BACKGROUD: Aspirin-exacerbated respiratory disease (AERD) is a difficult-to-treat syndrome where timely diagnosis and initiation of disease-specific therapies are pertinent to improved patient outcomes. OBJECTIVE: To characterize the most common timeline for development of the clinical triad [asthma, nasal polyposis, and reactions to nonsteroidal anti-inflammatory drugs (NSAIDs)], identify barriers to prompt diagnosis of AERD, and describe indications for an aspirin challenge to facilitate accurate diagnosis. METHODS: Six hundred ninety-seven patients with diagnosed AERD and history of at least one sinus surgery to remove nasal polyps were identified in the Brigham and Women's Hospital AERD registry. Patient reported age at disease onset of asthma, nasal polyposis, and age of first NSAID reaction were obtained from 2013 to 2019 at enrollment. RESULTS: Of the 697 patients identified, diagnosis of asthma preceded diagnosis of nasal polyposis and first NSAID reaction, although there was considerable variability between patients. CONCLUSIONS: Prompt diagnosis of AERD is important for patient and provider education and improved care of this difficult-to-treat population of patients. Consider diagnostic aspirin challenge in patients without historical reactions to NSAIDs who have an otherwise compatible clinical history, specifically in patients who take daily low-dose aspirin, leukotriene modifiers, avoid NSAIDs, or who are severely symptomatic at baseline where it would be difficult to identify an acute worsening of symptoms.

Prostaglandin D2: a dominant mediator of aspirin-exacerbated respiratory disease.

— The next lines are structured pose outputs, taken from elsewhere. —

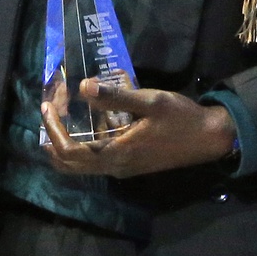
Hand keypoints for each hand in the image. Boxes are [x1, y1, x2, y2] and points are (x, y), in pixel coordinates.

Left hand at [41, 78, 235, 177]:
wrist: (209, 138)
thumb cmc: (181, 118)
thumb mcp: (150, 101)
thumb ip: (116, 96)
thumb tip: (83, 87)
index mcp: (117, 153)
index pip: (70, 152)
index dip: (53, 131)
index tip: (47, 107)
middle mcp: (114, 167)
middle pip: (69, 164)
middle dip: (53, 137)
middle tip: (49, 109)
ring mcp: (121, 168)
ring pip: (80, 164)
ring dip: (64, 142)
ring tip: (61, 112)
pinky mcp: (128, 164)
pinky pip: (94, 159)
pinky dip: (80, 144)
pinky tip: (85, 120)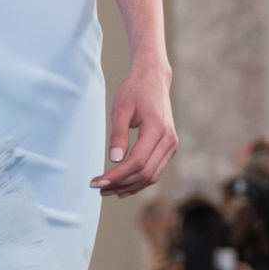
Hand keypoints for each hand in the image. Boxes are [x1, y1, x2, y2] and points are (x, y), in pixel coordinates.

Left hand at [92, 63, 176, 196]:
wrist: (154, 79)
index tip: (97, 181)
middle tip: (98, 188)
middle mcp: (169, 140)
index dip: (117, 175)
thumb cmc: (135, 91)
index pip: (137, 161)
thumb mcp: (121, 109)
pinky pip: (155, 170)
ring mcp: (171, 145)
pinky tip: (122, 187)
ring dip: (129, 186)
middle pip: (145, 173)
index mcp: (157, 128)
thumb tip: (115, 159)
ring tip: (106, 190)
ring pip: (152, 176)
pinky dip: (138, 181)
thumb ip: (118, 134)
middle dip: (121, 184)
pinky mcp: (169, 148)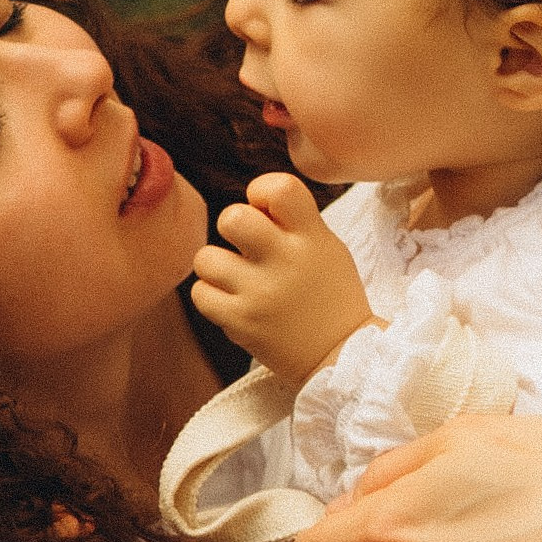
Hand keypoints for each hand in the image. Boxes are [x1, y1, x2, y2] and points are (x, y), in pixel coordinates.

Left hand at [189, 171, 372, 390]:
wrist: (340, 354)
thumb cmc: (329, 294)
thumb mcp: (327, 247)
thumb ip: (292, 221)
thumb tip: (249, 204)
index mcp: (312, 236)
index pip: (279, 188)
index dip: (261, 192)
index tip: (266, 211)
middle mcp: (286, 261)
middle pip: (232, 218)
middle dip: (232, 226)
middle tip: (245, 246)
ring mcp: (261, 293)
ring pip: (205, 257)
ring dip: (216, 265)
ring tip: (236, 277)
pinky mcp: (242, 323)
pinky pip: (201, 293)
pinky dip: (211, 295)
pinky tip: (231, 301)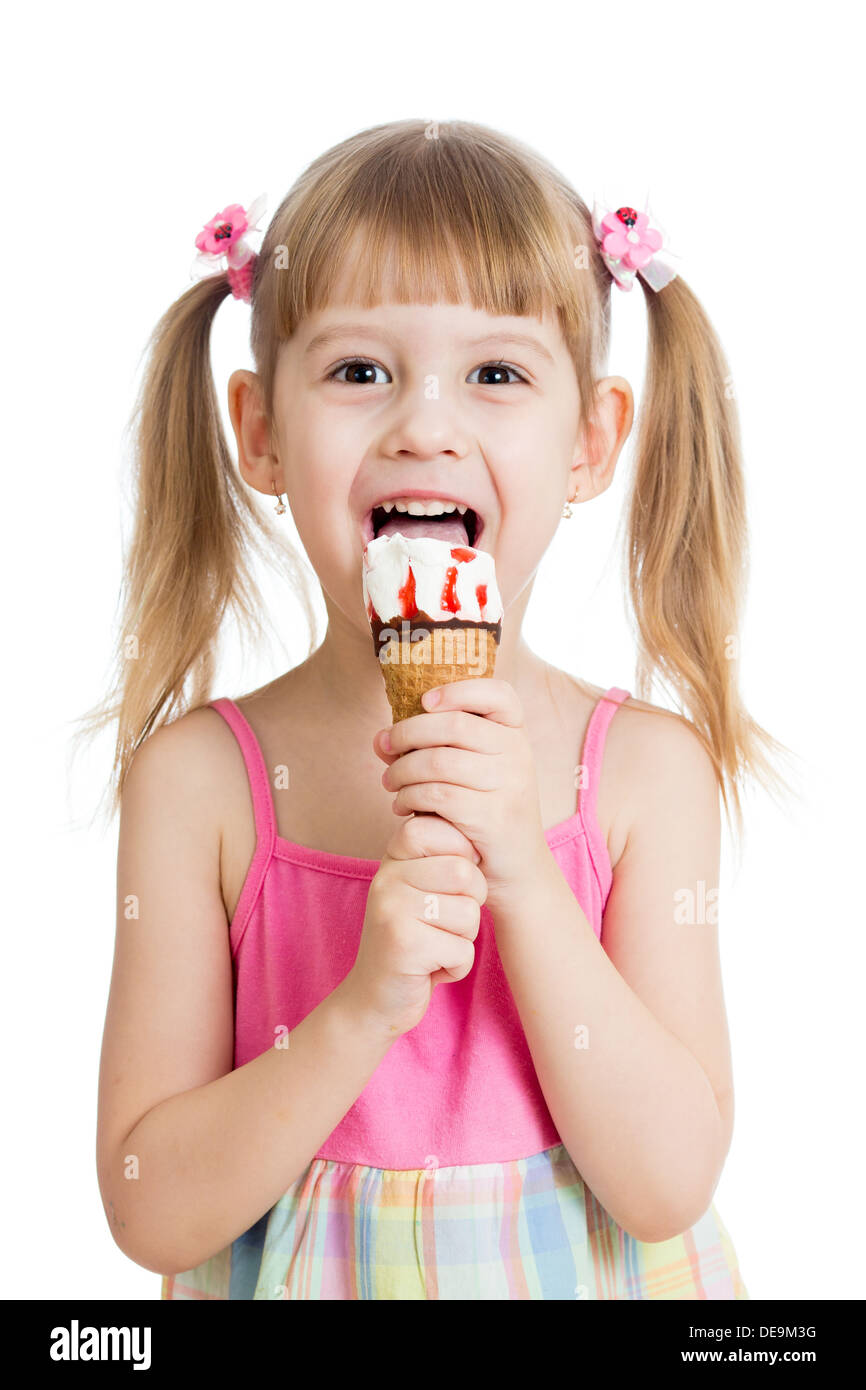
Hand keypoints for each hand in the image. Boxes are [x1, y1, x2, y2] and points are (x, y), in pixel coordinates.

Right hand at [342, 811, 487, 1037]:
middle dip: (470, 905)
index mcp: (393, 858)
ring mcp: (392, 909)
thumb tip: (480, 819)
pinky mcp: (403, 945)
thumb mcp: (421, 890)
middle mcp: (387, 877)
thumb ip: (441, 858)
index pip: (439, 828)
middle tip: (445, 924)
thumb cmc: (413, 940)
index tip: (449, 885)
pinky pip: (462, 950)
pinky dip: (456, 966)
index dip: (462, 857)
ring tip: (435, 946)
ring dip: (463, 940)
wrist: (375, 999)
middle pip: (465, 872)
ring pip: (469, 913)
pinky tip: (431, 969)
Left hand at [373, 678, 549, 912]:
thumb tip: (379, 739)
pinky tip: (402, 806)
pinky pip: (438, 795)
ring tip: (390, 783)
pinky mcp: (494, 817)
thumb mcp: (467, 773)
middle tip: (385, 749)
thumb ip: (428, 749)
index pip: (499, 694)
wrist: (517, 869)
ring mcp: (510, 785)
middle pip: (454, 725)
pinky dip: (410, 797)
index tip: (425, 702)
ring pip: (439, 761)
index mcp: (515, 734)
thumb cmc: (482, 812)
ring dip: (402, 770)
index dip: (459, 690)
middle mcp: (518, 754)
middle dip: (408, 733)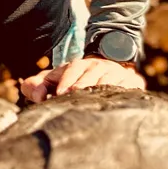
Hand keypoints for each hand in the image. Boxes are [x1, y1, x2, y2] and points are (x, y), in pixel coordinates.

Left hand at [19, 56, 145, 104]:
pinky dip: (122, 93)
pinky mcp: (132, 82)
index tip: (59, 92)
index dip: (66, 80)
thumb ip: (37, 85)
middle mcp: (98, 66)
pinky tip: (115, 103)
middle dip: (82, 85)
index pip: (72, 69)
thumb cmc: (74, 81)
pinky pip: (128, 87)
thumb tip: (35, 96)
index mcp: (78, 65)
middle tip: (74, 95)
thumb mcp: (54, 79)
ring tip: (92, 100)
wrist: (109, 70)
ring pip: (109, 81)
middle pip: (90, 74)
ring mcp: (116, 74)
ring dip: (100, 90)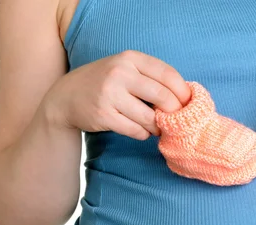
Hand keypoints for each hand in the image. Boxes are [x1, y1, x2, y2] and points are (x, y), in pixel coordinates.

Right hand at [43, 50, 190, 139]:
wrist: (66, 97)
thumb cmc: (106, 84)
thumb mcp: (125, 70)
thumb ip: (151, 78)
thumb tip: (185, 97)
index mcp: (130, 59)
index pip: (168, 74)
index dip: (183, 92)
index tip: (188, 103)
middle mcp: (120, 73)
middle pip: (163, 97)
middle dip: (174, 112)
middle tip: (175, 119)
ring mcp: (110, 94)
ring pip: (150, 118)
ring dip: (157, 126)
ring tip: (155, 126)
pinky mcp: (103, 115)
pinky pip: (136, 131)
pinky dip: (143, 134)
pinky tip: (139, 130)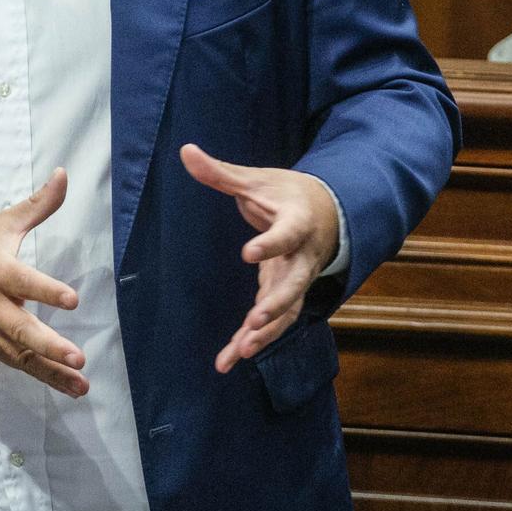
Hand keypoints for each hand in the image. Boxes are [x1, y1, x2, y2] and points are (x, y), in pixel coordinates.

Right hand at [0, 169, 88, 396]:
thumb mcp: (0, 222)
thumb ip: (37, 205)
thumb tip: (63, 174)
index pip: (24, 282)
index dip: (47, 291)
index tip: (72, 300)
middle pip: (21, 329)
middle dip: (50, 345)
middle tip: (78, 358)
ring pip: (20, 354)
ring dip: (51, 372)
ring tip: (81, 386)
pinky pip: (13, 361)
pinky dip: (38, 374)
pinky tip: (64, 385)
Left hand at [180, 143, 338, 373]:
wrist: (326, 212)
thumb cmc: (286, 194)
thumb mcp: (256, 180)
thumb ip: (220, 173)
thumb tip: (185, 150)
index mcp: (297, 222)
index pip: (287, 234)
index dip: (270, 243)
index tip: (248, 253)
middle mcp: (302, 256)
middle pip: (294, 284)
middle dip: (276, 305)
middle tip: (255, 321)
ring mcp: (297, 278)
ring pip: (287, 312)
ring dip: (265, 333)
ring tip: (241, 352)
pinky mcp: (286, 294)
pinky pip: (274, 323)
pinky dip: (254, 341)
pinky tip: (230, 360)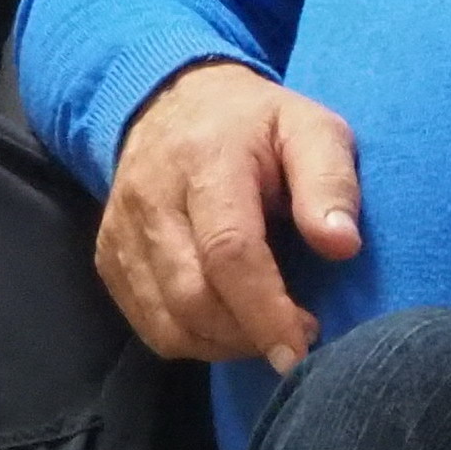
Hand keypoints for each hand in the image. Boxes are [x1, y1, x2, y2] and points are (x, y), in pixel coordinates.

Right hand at [96, 61, 363, 367]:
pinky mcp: (108, 257)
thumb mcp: (310, 128)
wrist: (172, 101)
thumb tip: (342, 245)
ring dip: (223, 344)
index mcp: (206, 160)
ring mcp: (121, 231)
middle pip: (191, 296)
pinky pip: (147, 324)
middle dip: (248, 335)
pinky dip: (192, 339)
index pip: (228, 251)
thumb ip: (330, 181)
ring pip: (166, 322)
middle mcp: (151, 198)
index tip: (302, 347)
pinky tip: (228, 324)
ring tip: (264, 329)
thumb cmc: (256, 124)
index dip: (266, 310)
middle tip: (297, 336)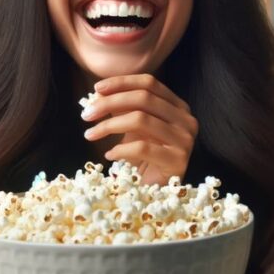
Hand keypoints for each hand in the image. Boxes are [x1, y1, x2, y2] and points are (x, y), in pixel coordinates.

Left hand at [81, 73, 198, 185]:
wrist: (158, 190)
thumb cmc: (144, 157)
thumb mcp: (133, 127)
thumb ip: (122, 108)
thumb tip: (99, 93)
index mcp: (178, 106)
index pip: (149, 83)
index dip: (121, 82)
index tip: (96, 88)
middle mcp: (186, 119)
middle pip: (144, 98)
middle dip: (110, 102)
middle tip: (87, 113)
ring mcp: (185, 139)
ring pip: (141, 120)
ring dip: (109, 125)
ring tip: (90, 134)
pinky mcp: (178, 160)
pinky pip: (142, 148)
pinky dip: (121, 149)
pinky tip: (109, 155)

BACKGROUND: Aspirin desensitization followed by high-dose aspirin therapy is routinely performed for patients with aspirin-exacerbated respiratory disease (AERD). Little is known about the contributions of mediators other than cysteinyl leukotrienes to aspirin reactions and to the therapeutic benefit of high-dose aspirin therapy. OBJECTIVE: We investigated differences in urinary eicosanoid metabolite levels and blood eosinophil counts in patients with AERD who tolerate and those who fail aspirin desensitization and also in patients with AERD who were successfully treated with high-dose aspirin therapy. METHODS: Twenty-nine patients with AERD were stratified into those who tolerated aspirin desensitization (group I) and those who did not (group II). Urine was analyzed for eicosanoid metabolites at baseline, during aspirin reactions, and during high-dose aspirin therapy. Blood was analyzed for cell differentials at baseline and during aspirin therapy. RESULTS: Basal prostaglandin D2 metabolite (PGD-M; 13.6 ± 2.7 vs 7.0 ± 0.8 pmol/mg creatinine [Cr], P < .05) and thromboxane metabolite (TX-M; 1.4 ± 0.3 vs 0.9 ± 0.1 pmol/mg Cr, P < .01) levels were higher in group II than in group I. During aspirin reactions, PGD-M levels remained unchanged, whereas TX-M levels (0.7 ± 0.1 pmol/mg Cr, P = .07) tended to decrease in group I. In contrast, PGD-M levels increased dramatically in group II (61.3 ± 19.9 pmol/mg Cr, P < .05), whereas TX-M levels did not change. The decrease in FEV1 inversely correlated with basal urinary levels of both leukotriene E4 and PGD-M. Blood eosinophil and basophil levels increased and urinary PGD-M levels (2.2 ± 0.8 pmol/mg Cr, P < .001) decreased on 2 months of high-dose aspirin therapy in group I. CONCLUSION: Failure to tolerate aspirin desensitization in a subset of patients with AERD is associated with prostaglandin D2 overproduction. The increase in blood eosinophil and basophil counts during high-dose aspirin therapy might reflect the functional consequences of decreased prostaglandin D2 release and the therapeutic benefit of aspirin.